TOM WATSON: Make it there. Live long enough so you can get the honor. Do what Jack and Gary have done. You have to win the Masters. That's part of the reasons why I guess we're all here. Jack six and Gary three, and I'm bringing up the rear with two. But still, when I got the call from Mr. Ridley to ask me if I'd like to be the Honorary Starter, I said, Well, I can't carry these two guys' shoes. I think you might be a little mistaken. He said, No, we're not mistaken, Tom; we'd really love you to hit the shot. I said, It would be my honor to do so.

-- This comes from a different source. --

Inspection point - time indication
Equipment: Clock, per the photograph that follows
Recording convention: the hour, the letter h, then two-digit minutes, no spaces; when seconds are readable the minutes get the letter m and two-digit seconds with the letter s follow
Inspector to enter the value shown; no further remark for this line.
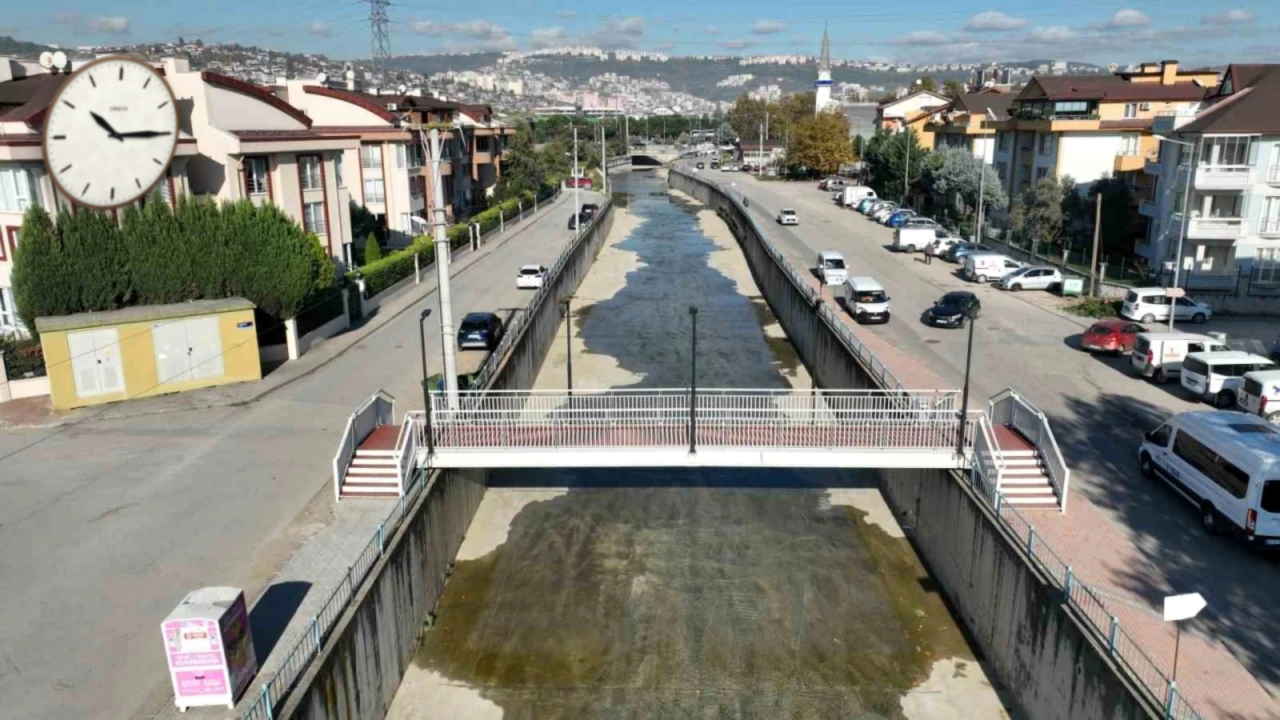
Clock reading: 10h15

In the same breath, he said, Now, Tom, this is your honor as long as you'd like to tee off first, we'd like you to do it. So I thought that was really very generous. Typical of the Masters club.

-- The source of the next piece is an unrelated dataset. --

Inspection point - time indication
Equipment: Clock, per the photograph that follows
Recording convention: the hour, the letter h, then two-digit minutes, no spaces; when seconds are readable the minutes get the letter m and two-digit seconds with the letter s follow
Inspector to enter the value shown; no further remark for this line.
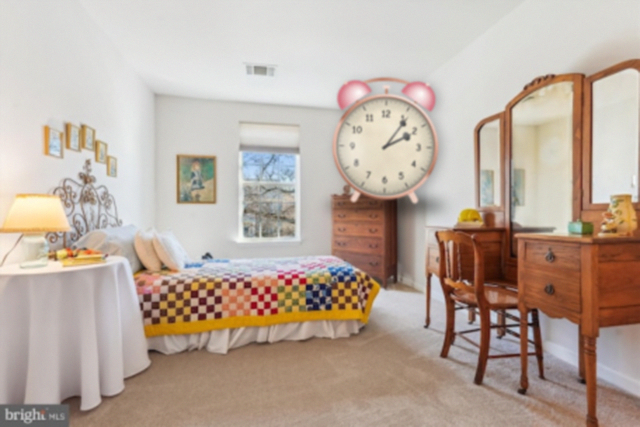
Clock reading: 2h06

Q. Bernhard Langer's last Masters appearance as a competitor. Could you speak to his merits a little and do you maybe share a memory with him at Augusta that comes to mind when you think of him?
JACK NICKLAUS: Okay, Langer is a fella I played with -- I went to an exhibition in Munich, Germany, when Bernhard was 15 years old, and he played with me. I followed the young man ever since. He's had a great career, two Masters. He's certainly dominated the Senior Tour, played very well, and he's still playing well at 67 years old. Fantastic.

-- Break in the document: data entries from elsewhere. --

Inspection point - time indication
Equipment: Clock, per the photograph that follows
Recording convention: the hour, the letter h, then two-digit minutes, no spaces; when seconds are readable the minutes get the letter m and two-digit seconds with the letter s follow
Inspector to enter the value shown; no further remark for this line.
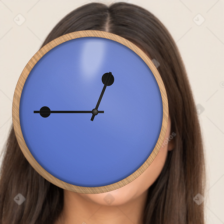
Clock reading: 12h45
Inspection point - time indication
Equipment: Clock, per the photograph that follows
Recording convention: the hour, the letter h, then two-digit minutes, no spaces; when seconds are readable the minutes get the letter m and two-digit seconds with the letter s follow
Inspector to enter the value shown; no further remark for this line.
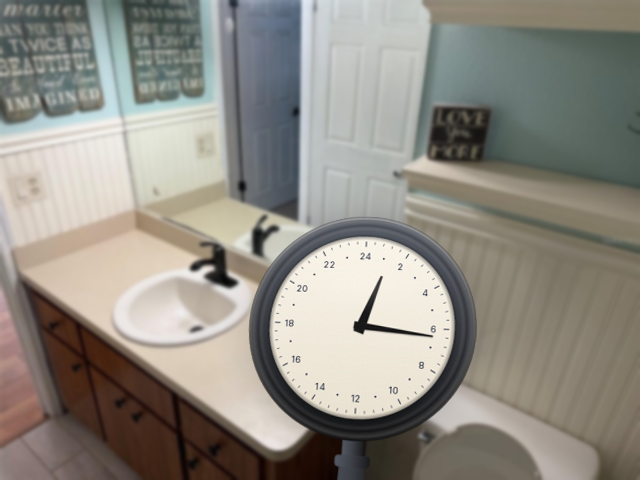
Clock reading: 1h16
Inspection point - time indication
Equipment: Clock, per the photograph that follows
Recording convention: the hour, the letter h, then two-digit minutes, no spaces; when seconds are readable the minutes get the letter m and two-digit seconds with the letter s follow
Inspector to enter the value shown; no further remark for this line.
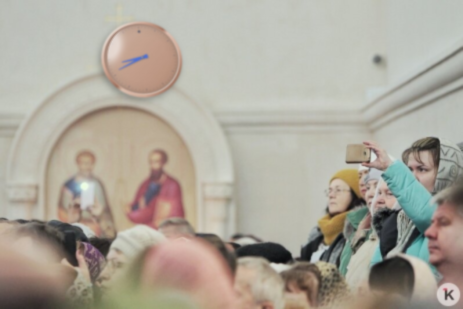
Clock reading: 8h41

This is his last Masters, and the only reason he says it's his last Masters, he's now having trouble reaching the par-4s with a 3-wood, so I guess it's about that time. We all hit that level a long time ago.
But anyway, I think he's had a great career. He's been a great ambassador to the game and certainly represented his country well and the game.
Q. In June it's been two years since the LIV and the PGA TOUR came to a framework agreement. I'm wondering if the three of you think it's necessary for them to come together for the game to continue to thrive, or can golf still be healthy with the two tours going their separate ways?
GARY PLAYER: Well, first of all, I think anytime in life, and getting closer to 90 now, you realize that confrontation is a terrible thing. Confrontation and forgiveness is very important.
All I can say is that they've chosen to do that, and that's their choice. And we're lucky we still have freedom of choice. And that's their tour, and we have our tour.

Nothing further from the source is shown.